E.G: you identify user has being x, so you push a unique content to it, and tell to cache. Then later, you have a 62% of change some browser is user x. You just check if it's using the cached version of not. It will confirm at least if it's user x.
Strange coincidence, just this morning I was reading a paper [0] from 2008 about Bloom filters. Specifically, their false positive rate is higher than what is usually advertised - even on Wikipedia.
Edit: also as is written in the document, Cuckoo Filters and Bloom filters are not adapted to unbounded streams. Better options may include, for instance, Stable Bloom Filter[1] and block-Decaying Bloom Filter[2]
I've only glanced at [0] but I'm skeptical on the face of it. Everything about Bloom filters falls right out of the binomial distribution, provided you follow the assumptions for optimal number of bits and hash functions. Given those,
n = 1, k = 2, m = 2
from the top of page 2 isn't even a valid configuration. Among other things, filters in which more than half the bits are set (within some tolerance) should be rejected. In this example a third of the filter's possible states are completely saturated and have to be tossed out. Otherwise you have a 100% false positive rate for that filter.
I.e. if a saturated filter were acceptable, there are 3 states: 01, 10, 11. These have, respectively, a 1 in 3, 1 in 3, and 3 in 3 false positive chance, for a total of 5 in 9 (I assume the 5 in 8 from the paper is a typo). But actually there are only 2 valid states: 01, 10. The valid inputs are still 01, 10, 11, though, so the real false positive chance is 1 in 3.

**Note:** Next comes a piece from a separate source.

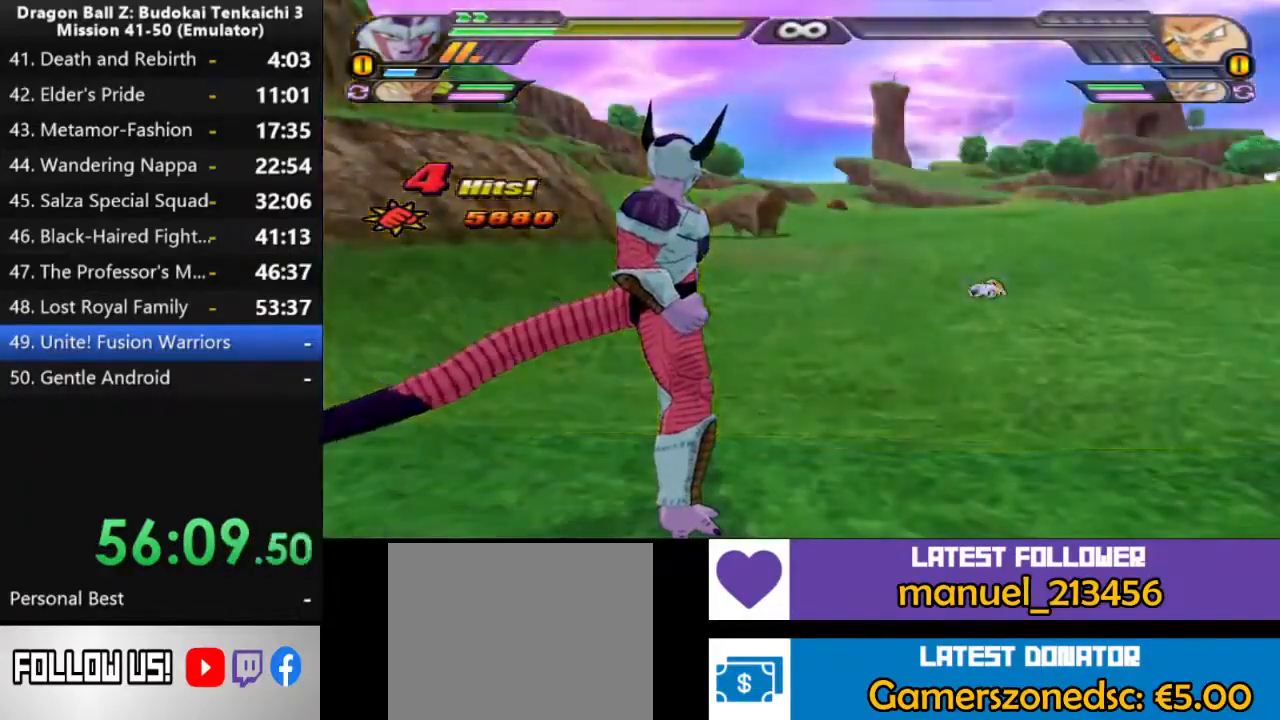
{"dt_ms": 500, "buttons": [], "left_stick": "center", "right_stick": "center", "events": []}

"Valid" configurations do not exist, there are only optimal/suboptimal and saturated/unsaturated ones. The classic FPR makes no assumptions about this (indeed optimality is derived from FPR minimum), and as such should apply as well to suboptimal saturated configuration, were it correct.
However looking at theorem 3 in [0] I think the difference between "classic" and "real" FPR is small, especially for larger n and m. At the end of [0] is mentioned a study in which the authors could not reach the classic FPR in their simulations, but attributed this result to bad pseudorandomness of elements. [0]'s author claim that the difference may instead come from the real FPR value (which is actually very hard to compute, so it's hard to be sure).
The 5/8 probability mentioned is indeed correct. First element has four equiprobable possible outputs for its two hashes: (0,0), (0,1), (1,0) and (1,1). Same for the second element, which yields 16 different cases. Out of these 16 cases 10 will lead to a false positive.
> The 5/8 probability mentioned is indeed correct. First element has four equiprobable possible outputs for its two hashes: (0,0), (0,1), (1,0) and (1,1)
Thanks, that makes sense. I was thinking of states the filter could be in and ignored the different paths to get there. Now that I've had a chance to look at [0], it's interesting, but doesn't seem to matter for Bloom filters used in the normal way.
> "Valid" configurations do not exist
Sure, you can use any numbers you want, even negative ones. I take a more practical view, since Bloom filters make assumptions about choice (or derivation) of parameters. Given those assumptions, the formula criticized in [0] seems to work. Specifically:
> [0]'s author claim that the difference may instead come from the real FPR value (which is actually very hard to compute, so it's hard to be sure).
We know the FPR of any Bloom filter that actually exists. For a load factor l and number of hash functions k, it's l^k. The problem is that the FPR for the expected load factor of a set of parameters is lower than the expected FPR for those parameters, iff the expected load factor is greater than half. But the whole point of a Bloom filter is to have half the bits set; that's the magic that minimizes size and FPR.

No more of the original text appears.